Efficiency and Distributional Consequences of the Allocation of Tradable Emission AllowancesEPA Grant Number: R828628
Title: Efficiency and Distributional Consequences of the Allocation of Tradable Emission Allowances
Investigators: Burtraw, Dallas , Pizer, Billy , Fischer, Carolyn
Current Investigators: Burtraw, Dallas , Pizer, Billy , Fischer, Carolyn , Carlson, Curtis , Palmer, Karen
Institution: Resources for the Future
EPA Project Officer: Chung, Serena
Project Period: October 1, 2000 through September 30, 2002 (Extended to September 30, 2003)
Project Amount: $251,000
RFA: Market Mechanisms and Incentives for Environmental Management (2000) RFA Text | Recipients Lists
Research Category: Environmental Justice
As emission trading policies begin to encompass more diverse actors and extend over greater time frames, decision makers are looking beyond "grandfathering" toward new allocation methods, particularly ones that adjust over time. We will analyze three approaches to allocating permits: (1) grandfathering permits based on historic emissions or production; (2) auctioning, with revenues retained by government; and (3) updating allocations based on a recent-year activity, in particular "output-based" allocations and tradable performance standards. We will evaluate these approaches according to three criteria: cost-effectiveness, environmental performance, and distributional impacts.
We will investigate these questions using analytical and pre-existing simulation models. The simulations will involve a detailed electricity sector model coupled to an integrated assessment for environmental assessment. It also will involve two computable general equilibrium models, one of the U.S. and another international model that includes trade. A methodological contribution will be to integrate detailed results of the sector models with welfare measures obtained through general equilibrium analysis.

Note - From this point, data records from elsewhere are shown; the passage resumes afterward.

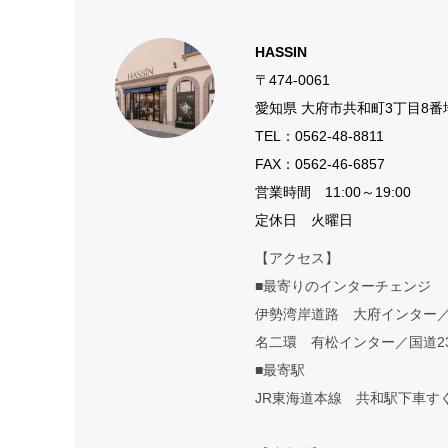
HASSIN
〒474-0061
愛知県 大府市共和町3丁目8番
TEL：
0562-48-8811
FAX：0562-46-6857
営業時間 11:00～19:00
定休日 火曜日
【アクセス】
■最寄りのインターチェンジ
伊勢湾岸道路 大府インター
名二環 有松インター／国道2
■最寄駅
JR東海道本線 共和駅下車す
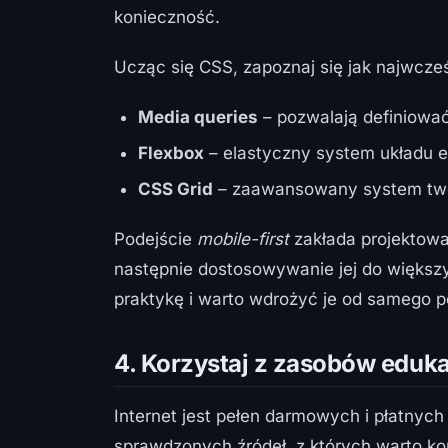
konieczność.
Ucząc się CSS, zapoznaj się jak najwcześ
Media queries
– pozwalają definiować
Flexbox
– elastyczny system układu e
CSS Grid
– zaawansowany system twor
Podejście
mobile-first
zakłada projektowa
następnie dostosowywanie jej do większy
praktykę i warto wdrożyć je od samego p
4. Korzystaj z zasobów eduka
Internet jest pełen darmowych i płatnyc
sprawdzonych źródeł, z których warto ko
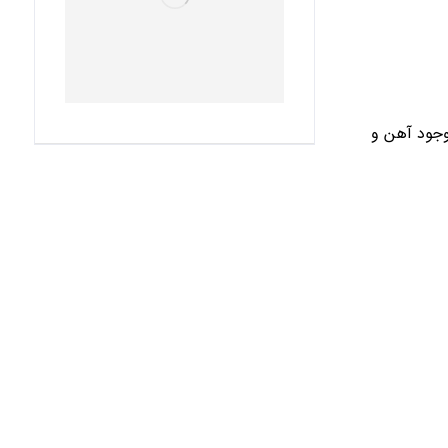
وجود آهن و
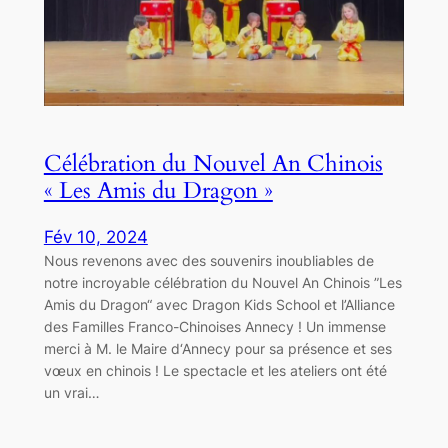
Célébration du Nouvel An Chinois
« Les Amis du Dragon »
Fév 10, 2024
Nous revenons avec des souvenirs inoubliables de
notre incroyable célébration du Nouvel An Chinois ”Les
Amis du Dragon“ avec Dragon Kids School et l’Alliance
des Familles Franco-Chinoises Annecy ! Un immense
merci à M. le Maire d‘Annecy pour sa présence et ses
vœux en chinois ! Le spectacle et les ateliers ont été
un vrai…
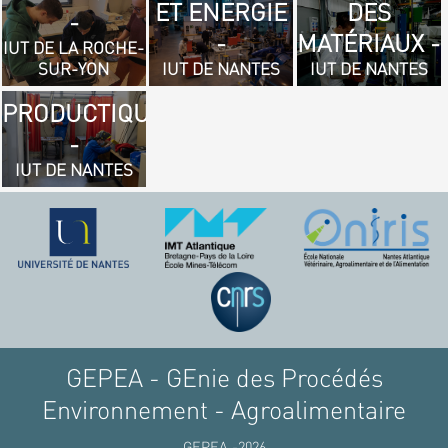
ET ENERGIE
DES
- GÉNIE
-
-
MATÉRIAUX -
MÉCANIQUE
IUT DE LA ROCHE-
SUR-YON
IUT DE NANTES
IUT DE NANTES
ET
PRODUCTIQUE
-
IUT DE NANTES
GEPEA - GEnie des Procédés
Environnement - Agroalimentaire
GEPEA -2026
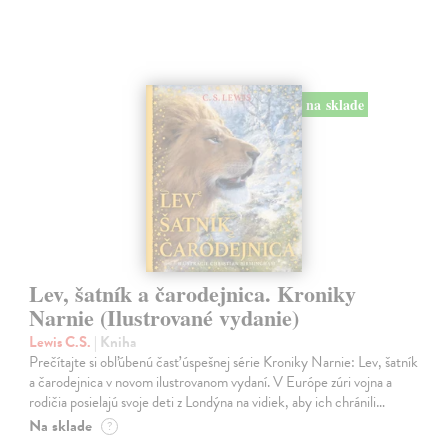
na sklade
Lev, šatník a čarodejnica. Kroniky
Narnie (Ilustrované vydanie)
Lewis C.S.
| Kniha
Prečítajte si obľúbenú časť úspešnej série Kroniky Narnie: Lev, šatník
a čarodejnica v novom ilustrovanom vydaní. V Európe zúri vojna a
rodičia posielajú svoje deti z Londýna na vidiek, aby ich chránili…
Na sklade
?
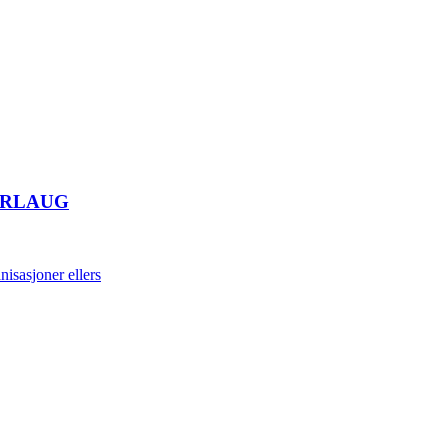
ORLAUG
isasjoner ellers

The results will inform decision-makers and interested parties at the state and federal level. State decision-makers will be interested in understanding the cost and distributional consequences of their decisions, as well as understanding more generally their possible choices with respect to permit allocation. The results of this research will help state decision-makers to engage in efforts at regional coordination in the design and implementation of trading programs. We also anticipate this research providing information about the actual performance of programs that have been implemented. Environmental advocates and industry will benefit from this research by obtaining a more complete understanding of the attributes of various approaches to environmental regulation and how those attributes affect the issues of greatest concern to them. As firms are already considering control strategies for greater NOX and possibly SO2 control this research will help them identify salient considerations important to their abatement decisions in the face of varying uncertainty. In addition, the research offers a contribution to scholarship through analytical and methodological advances. In addition, agency and congressional staff should be interested in the immediate policy-relevant nature of the research. A fuller understanding by all of these parties of the cost-effectiveness, distributional and environmental aspects of these policy instruments should lead to more efficient and more equitable outcomes.